Stored entries
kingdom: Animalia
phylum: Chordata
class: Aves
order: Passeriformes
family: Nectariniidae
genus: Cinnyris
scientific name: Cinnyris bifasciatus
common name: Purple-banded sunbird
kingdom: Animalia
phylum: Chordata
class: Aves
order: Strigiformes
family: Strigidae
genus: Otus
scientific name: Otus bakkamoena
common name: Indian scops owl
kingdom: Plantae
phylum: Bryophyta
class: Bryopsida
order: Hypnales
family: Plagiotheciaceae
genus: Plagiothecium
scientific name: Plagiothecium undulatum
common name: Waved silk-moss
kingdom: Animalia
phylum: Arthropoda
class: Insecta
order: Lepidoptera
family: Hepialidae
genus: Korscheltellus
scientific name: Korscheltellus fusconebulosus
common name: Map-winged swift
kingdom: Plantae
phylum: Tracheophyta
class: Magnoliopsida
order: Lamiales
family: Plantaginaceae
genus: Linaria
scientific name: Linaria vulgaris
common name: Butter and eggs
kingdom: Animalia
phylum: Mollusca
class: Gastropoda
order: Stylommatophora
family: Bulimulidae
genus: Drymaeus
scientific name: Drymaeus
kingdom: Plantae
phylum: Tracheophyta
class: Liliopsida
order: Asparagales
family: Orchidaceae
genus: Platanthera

> [Your instructions] Output the stretch of the records above, from the start through the line containing "genus: Otus", reproducing each line without change.

> [Finished exercise]
kingdom: Animalia
phylum: Chordata
class: Aves
order: Passeriformes
family: Nectariniidae
genus: Cinnyris
scientific name: Cinnyris bifasciatus
common name: Purple-banded sunbird
kingdom: Animalia
phylum: Chordata
class: Aves
order: Strigiformes
family: Strigidae
genus: Otus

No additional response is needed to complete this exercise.